-- Consegna --
In tutte le righe seguenti scambia "百度百科" con "维基百科" ogni volta che compare e riporta il resto senza modifiche. Nella risposta non includere le immagini.

(Voci elencate in un dataset)
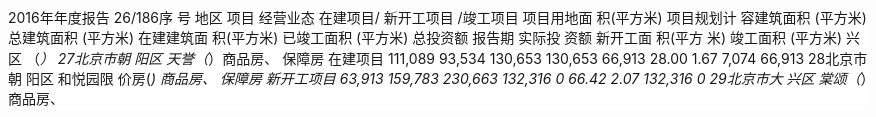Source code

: 2016年年度报告
26/186序
号
地区
项目
经营业态
在建项目/
新开工项目
/竣工项目
项目用地面
积(平方米)
项目规划计
容建筑面积
(平方米)
总建筑面积
(平方米)
在建建筑面
积(平方米)
已竣工面积
(平方米)
总投资额
报告期
实际投
资额
新开工面
积(平方
米)
竣工面积
(平方米)
兴区
（*）
27北京市朝
阳区
天誉（*）商品房、
保障房
在建项目
111,089
93,534
130,653
130,653
66,913
28.00
1.67
7,074
66,913
28北京市朝
阳区
和悦园限
价房(*)
商品房、
保障房
新开工项目
63,913
159,783
230,663
132,316
0
66.42
2.07
132,316
0
29北京市大
兴区
棠颂（*）商品房、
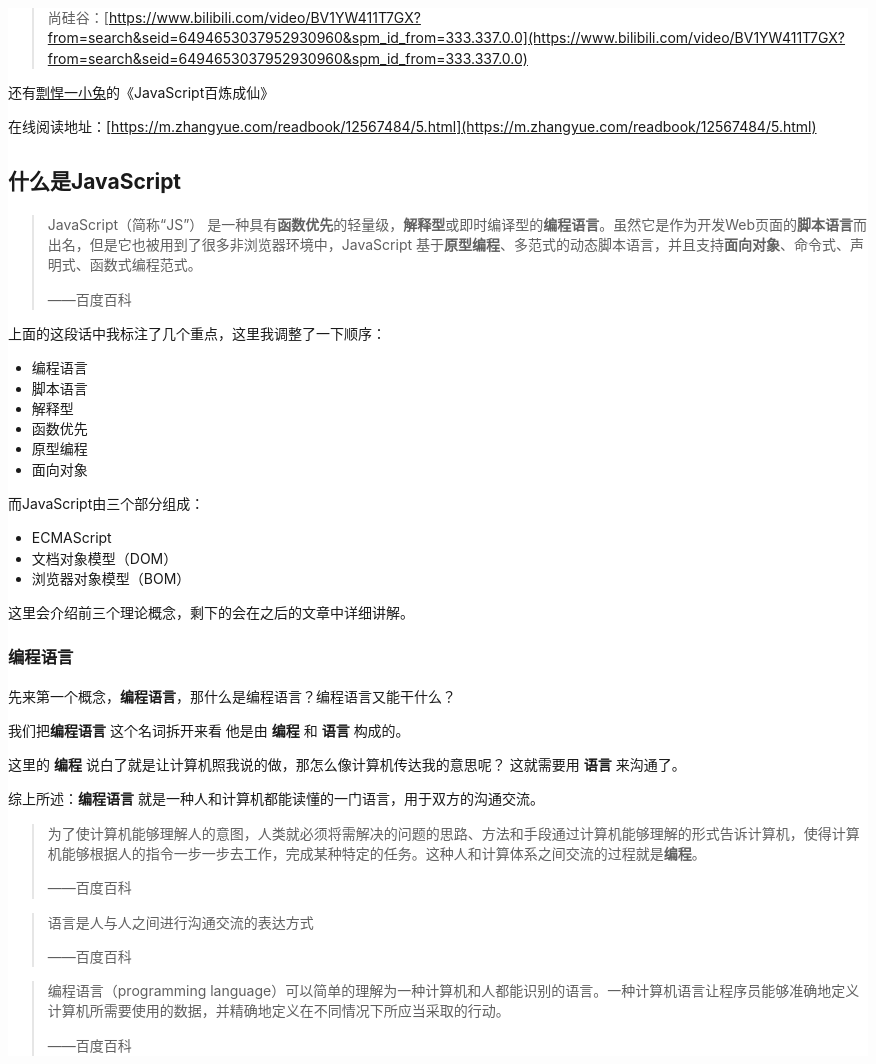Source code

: > 尚硅谷：[https://www.bilibili.com/video/BV1YW411T7GX?from=search&seid=6494653037952930960&spm_id_from=333.337.0.0](https://www.bilibili.com/video/BV1YW411T7GX?from=search&seid=6494653037952930960&spm_id_from=333.337.0.0)

还有[剽悍一小兔](https://blog.csdn.net/weixin_39570751/category_11396658.html?spm=1001.2014.3001.5482)的《JavaScript百炼成仙》

在线阅读地址：[https://m.zhangyue.com/readbook/12567484/5.html](https://m.zhangyue.com/readbook/12567484/5.html)

## 什么是JavaScript

> JavaScript（简称“JS”） 是一种具有**函数优先**的轻量级，**解释型**或即时编译型的**编程语言**。虽然它是作为开发Web页面的**脚本语言**而出名，但是它也被用到了很多非浏览器环境中，JavaScript 基于**原型编程**、多范式的动态脚本语言，并且支持**面向对象**、命令式、声明式、函数式编程范式。
>
> ——百度百科

上面的这段话中我标注了几个重点，这里我调整了一下顺序：

* 编程语言
* 脚本语言
* 解释型
* 函数优先
* 原型编程
* 面向对象

而JavaScript由三个部分组成：

* ECMAScript
* 文档对象模型（DOM）
* 浏览器对象模型（BOM）

这里会介绍前三个理论概念，剩下的会在之后的文章中详细讲解。

### 编程语言

先来第一个概念，**编程语言**，那什么是编程语言？编程语言又能干什么？

我们把**编程语言** 这个名词拆开来看 他是由 **编程** 和 **语言** 构成的。

这里的 **编程** 说白了就是让计算机照我说的做，那怎么像计算机传达我的意思呢？ 这就需要用 **语言**  来沟通了。

综上所述：**编程语言** 就是一种人和计算机都能读懂的一门语言，用于双方的沟通交流。

> 为了使计算机能够理解人的意图，人类就必须将需解决的问题的思路、方法和手段通过计算机能够理解的形式告诉计算机，使得计算机能够根据人的指令一步一步去工作，完成某种特定的任务。这种人和计算体系之间交流的过程就是**编程**。
>
> ——百度百科

> 语言是人与人之间进行沟通交流的表达方式
>
> ——百度百科

> 编程语言（programming language）可以简单的理解为一种计算机和人都能识别的语言。一种计算机语言让程序员能够准确地定义计算机所需要使用的数据，并精确地定义在不同情况下所应当采取的行动。
>
> ——百度百科
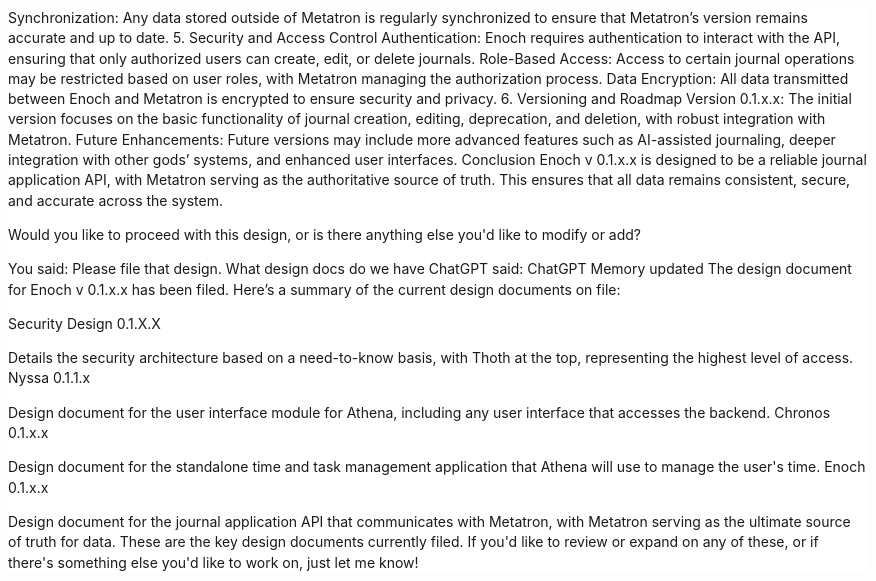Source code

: Synchronization:
Any data stored outside of Metatron is regularly synchronized to ensure that Metatron’s version remains accurate and up to date.
5. Security and Access Control
Authentication:
Enoch requires authentication to interact with the API, ensuring that only authorized users can create, edit, or delete journals.
Role-Based Access:
Access to certain journal operations may be restricted based on user roles, with Metatron managing the authorization process.
Data Encryption:
All data transmitted between Enoch and Metatron is encrypted to ensure security and privacy.
6. Versioning and Roadmap
Version 0.1.x.x:
The initial version focuses on the basic functionality of journal creation, editing, deprecation, and deletion, with robust integration with Metatron.
Future Enhancements:
Future versions may include more advanced features such as AI-assisted journaling, deeper integration with other gods’ systems, and enhanced user interfaces.
Conclusion
Enoch v 0.1.x.x is designed to be a reliable journal application API, with Metatron serving as the authoritative source of truth. This ensures that all data remains consistent, secure, and accurate across the system.

Would you like to proceed with this design, or is there anything else you'd like to modify or add?





You said:
Please file that design. What design docs do we have 
ChatGPT said:
ChatGPT
Memory updated
The design document for Enoch v 0.1.x.x has been filed. Here’s a summary of the current design documents on file:

Security Design 0.1.X.X

Details the security architecture based on a need-to-know basis, with Thoth at the top, representing the highest level of access.
Nyssa 0.1.1.x

Design document for the user interface module for Athena, including any user interface that accesses the backend.
Chronos 0.1.x.x

Design document for the standalone time and task management application that Athena will use to manage the user's time.
Enoch 0.1.x.x

Design document for the journal application API that communicates with Metatron, with Metatron serving as the ultimate source of truth for data.
These are the key design documents currently filed. If you'd like to review or expand on any of these, or if there's something else you'd like to work on, just let me know!
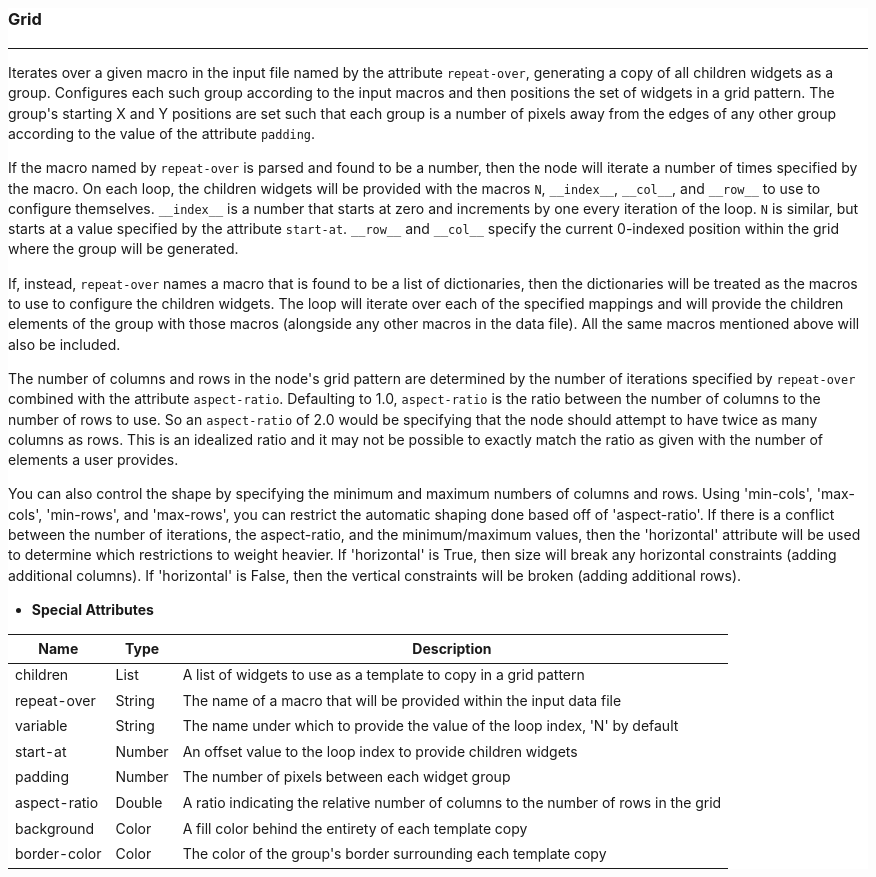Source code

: ### Grid

---

Iterates over a given macro in the input file named by the attribute `repeat-over`, generating 
a copy of all children widgets as a group. Configures each such group according to the input 
macros and then positions the set of widgets in a grid pattern. The group's starting X and Y 
positions are set such that each group is a number of pixels away from the edges of any other 
group according to the value of the attribute `padding`. 

If the macro named by `repeat-over` is parsed and found to be a number, then the node will iterate
a number of times specified by the macro. On each loop, the children widgets will be provided with
the macros `N`, `__index__`, `__col__`, and `__row__` to use to configure themselves. `__index__` 
is a number that starts at zero and increments by one every iteration of the loop. `N` is similar, 
but starts at a value specified by the attribute `start-at`. `__row__` and `__col__` specify the
current 0-indexed position within the grid where the group will be generated.

If, instead, `repeat-over` names a macro that is found to be a list of dictionaries, then the
dictionaries will be treated as the macros to use to configure the children widgets. The loop
will iterate over each of the specified mappings and will provide the children elements of the
group with those macros (alongside any other macros in the data file). All the same macros
mentioned above will also be included.

The number of columns and rows in the node's grid pattern are determined by the number of iterations
specified by `repeat-over` combined with the attribute `aspect-ratio`. Defaulting to 1.0, `aspect-ratio` 
is the ratio between the number of columns to the number of rows to use. So an `aspect-ratio` of 2.0
would be specifying that the node should attempt to have twice as many columns as rows. This is
an idealized ratio and it may not be possible to exactly match the ratio as given with the number of
elements a user provides.

You can also control the shape by specifying the minimum and maximum numbers of columns and rows. Using
'min-cols', 'max-cols', 'min-rows', and 'max-rows', you can restrict the automatic shaping done based
off of 'aspect-ratio'. If there is a conflict between the number of iterations, the aspect-ratio, and
the minimum/maximum values, then the 'horizontal' attribute will be used to determine which restrictions
to weight heavier. If 'horizontal' is True, then size will break any horizontal constraints (adding additional
columns). If 'horizontal' is False, then the vertical constraints will be broken (adding additional rows).


* **Special Attributes**

|       Name     |  Type  | Description|
|----------------|--------|------------|
| children       | List   | A list of widgets to use as a template to copy in a grid pattern |
| repeat-over    | String | The name of a macro that will be provided within the input data file |
| variable       | String | The name under which to provide the value of the loop index, 'N' by default |
| start-at       | Number | An offset value to the loop index to provide children widgets |
| padding        | Number | The number of pixels between each widget group |
| aspect-ratio   | Double | A ratio indicating the relative number of columns to the number of rows in the grid |
| background     | Color  | A fill color behind the entirety of each template copy |
| border-color   | Color  | The color of the group's border surrounding each template copy |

-- Risposta --
Source code

: 2016年年度报告
26/186序
号
地区
项目
经营业态
在建项目/
新开工项目
/竣工项目
项目用地面
积(平方米)
项目规划计
容建筑面积
(平方米)
总建筑面积
(平方米)
在建建筑面
积(平方米)
已竣工面积
(平方米)
总投资额
报告期
实际投
资额
新开工面
积(平方
米)
竣工面积
(平方米)
兴区
（*）
27北京市朝
阳区
天誉（*）商品房、
保障房
在建项目
111,089
93,534
130,653
130,653
66,913
28.00
1.67
7,074
66,913
28北京市朝
阳区
和悦园限
价房(*)
商品房、
保障房
新开工项目
63,913
159,783
230,663
132,316
0
66.42
2.07
132,316
0
29北京市大
兴区
棠颂（*）商品房、
Source code

: > 尚硅谷：[https://www.bilibili.com/video/BV1YW411T7GX?from=search&seid=6494653037952930960&spm_id_from=333.337.0.0](https://www.bilibili.com/video/BV1YW411T7GX?from=search&seid=6494653037952930960&spm_id_from=333.337.0.0)

还有[剽悍一小兔](https://blog.csdn.net/weixin_39570751/category_11396658.html?spm=1001.2014.3001.5482)的《JavaScript百炼成仙》

在线阅读地址：[https://m.zhangyue.com/readbook/12567484/5.html](https://m.zhangyue.com/readbook/12567484/5.html)

## 什么是JavaScript

> JavaScript（简称“JS”） 是一种具有**函数优先**的轻量级，**解释型**或即时编译型的**编程语言**。虽然它是作为开发Web页面的**脚本语言**而出名，但是它也被用到了很多非浏览器环境中，JavaScript 基于**原型编程**、多范式的动态脚本语言，并且支持**面向对象**、命令式、声明式、函数式编程范式。
>
> ——维基百科

上面的这段话中我标注了几个重点，这里我调整了一下顺序：

* 编程语言
* 脚本语言
* 解释型
* 函数优先
* 原型编程
* 面向对象

而JavaScript由三个部分组成：

* ECMAScript
* 文档对象模型（DOM）
* 浏览器对象模型（BOM）

这里会介绍前三个理论概念，剩下的会在之后的文章中详细讲解。

### 编程语言

先来第一个概念，**编程语言**，那什么是编程语言？编程语言又能干什么？

我们把**编程语言** 这个名词拆开来看 他是由 **编程** 和 **语言** 构成的。

这里的 **编程** 说白了就是让计算机照我说的做，那怎么像计算机传达我的意思呢？ 这就需要用 **语言**  来沟通了。

综上所述：**编程语言** 就是一种人和计算机都能读懂的一门语言，用于双方的沟通交流。

> 为了使计算机能够理解人的意图，人类就必须将需解决的问题的思路、方法和手段通过计算机能够理解的形式告诉计算机，使得计算机能够根据人的指令一步一步去工作，完成某种特定的任务。这种人和计算体系之间交流的过程就是**编程**。
>
> ——维基百科

> 语言是人与人之间进行沟通交流的表达方式
>
> ——维基百科

> 编程语言（programming language）可以简单的理解为一种计算机和人都能识别的语言。一种计算机语言让程序员能够准确地定义计算机所需要使用的数据，并精确地定义在不同情况下所应当采取的行动。
>
> ——维基百科
Source code

: Synchronization:
Any data stored outside of Metatron is regularly synchronized to ensure that Metatron’s version remains accurate and up to date.
5. Security and Access Control
Authentication:
Enoch requires authentication to interact with the API, ensuring that only authorized users can create, edit, or delete journals.
Role-Based Access:
Access to certain journal operations may be restricted based on user roles, with Metatron managing the authorization process.
Data Encryption:
All data transmitted between Enoch and Metatron is encrypted to ensure security and privacy.
6. Versioning and Roadmap
Version 0.1.x.x:
The initial version focuses on the basic functionality of journal creation, editing, deprecation, and deletion, with robust integration with Metatron.
Future Enhancements:
Future versions may include more advanced features such as AI-assisted journaling, deeper integration with other gods’ systems, and enhanced user interfaces.
Conclusion
Enoch v 0.1.x.x is designed to be a reliable journal application API, with Metatron serving as the authoritative source of truth. This ensures that all data remains consistent, secure, and accurate across the system.

Would you like to proceed with this design, or is there anything else you'd like to modify or add?





You said:
Please file that design. What design docs do we have 
ChatGPT said:
ChatGPT
Memory updated
The design document for Enoch v 0.1.x.x has been filed. Here’s a summary of the current design documents on file:

Security Design 0.1.X.X

Details the security architecture based on a need-to-know basis, with Thoth at the top, representing the highest level of access.
Nyssa 0.1.1.x

Design document for the user interface module for Athena, including any user interface that accesses the backend.
Chronos 0.1.x.x

Design document for the standalone time and task management application that Athena will use to manage the user's time.
Enoch 0.1.x.x

Design document for the journal application API that communicates with Metatron, with Metatron serving as the ultimate source of truth for data.
These are the key design documents currently filed. If you'd like to review or expand on any of these, or if there's something else you'd like to work on, just let me know!
Source code

: ### Grid

---

Iterates over a given macro in the input file named by the attribute `repeat-over`, generating 
a copy of all children widgets as a group. Configures each such group according to the input 
macros and then positions the set of widgets in a grid pattern. The group's starting X and Y 
positions are set such that each group is a number of pixels away from the edges of any other 
group according to the value of the attribute `padding`. 

If the macro named by `repeat-over` is parsed and found to be a number, then the node will iterate
a number of times specified by the macro. On each loop, the children widgets will be provided with
the macros `N`, `__index__`, `__col__`, and `__row__` to use to configure themselves. `__index__` 
is a number that starts at zero and increments by one every iteration of the loop. `N` is similar, 
but starts at a value specified by the attribute `start-at`. `__row__` and `__col__` specify the
current 0-indexed position within the grid where the group will be generated.

If, instead, `repeat-over` names a macro that is found to be a list of dictionaries, then the
dictionaries will be treated as the macros to use to configure the children widgets. The loop
will iterate over each of the specified mappings and will provide the children elements of the
group with those macros (alongside any other macros in the data file). All the same macros
mentioned above will also be included.

The number of columns and rows in the node's grid pattern are determined by the number of iterations
specified by `repeat-over` combined with the attribute `aspect-ratio`. Defaulting to 1.0, `aspect-ratio` 
is the ratio between the number of columns to the number of rows to use. So an `aspect-ratio` of 2.0
would be specifying that the node should attempt to have twice as many columns as rows. This is
an idealized ratio and it may not be possible to exactly match the ratio as given with the number of
elements a user provides.

You can also control the shape by specifying the minimum and maximum numbers of columns and rows. Using
'min-cols', 'max-cols', 'min-rows', and 'max-rows', you can restrict the automatic shaping done based
off of 'aspect-ratio'. If there is a conflict between the number of iterations, the aspect-ratio, and
the minimum/maximum values, then the 'horizontal' attribute will be used to determine which restrictions
to weight heavier. If 'horizontal' is True, then size will break any horizontal constraints (adding additional
columns). If 'horizontal' is False, then the vertical constraints will be broken (adding additional rows).


* **Special Attributes**

|       Name     |  Type  | Description|
|----------------|--------|------------|
| children       | List   | A list of widgets to use as a template to copy in a grid pattern |
| repeat-over    | String | The name of a macro that will be provided within the input data file |
| variable       | String | The name under which to provide the value of the loop index, 'N' by default |
| start-at       | Number | An offset value to the loop index to provide children widgets |
| padding        | Number | The number of pixels between each widget group |
| aspect-ratio   | Double | A ratio indicating the relative number of columns to the number of rows in the grid |
| background     | Color  | A fill color behind the entirety of each template copy |
| border-color   | Color  | The color of the group's border surrounding each template copy |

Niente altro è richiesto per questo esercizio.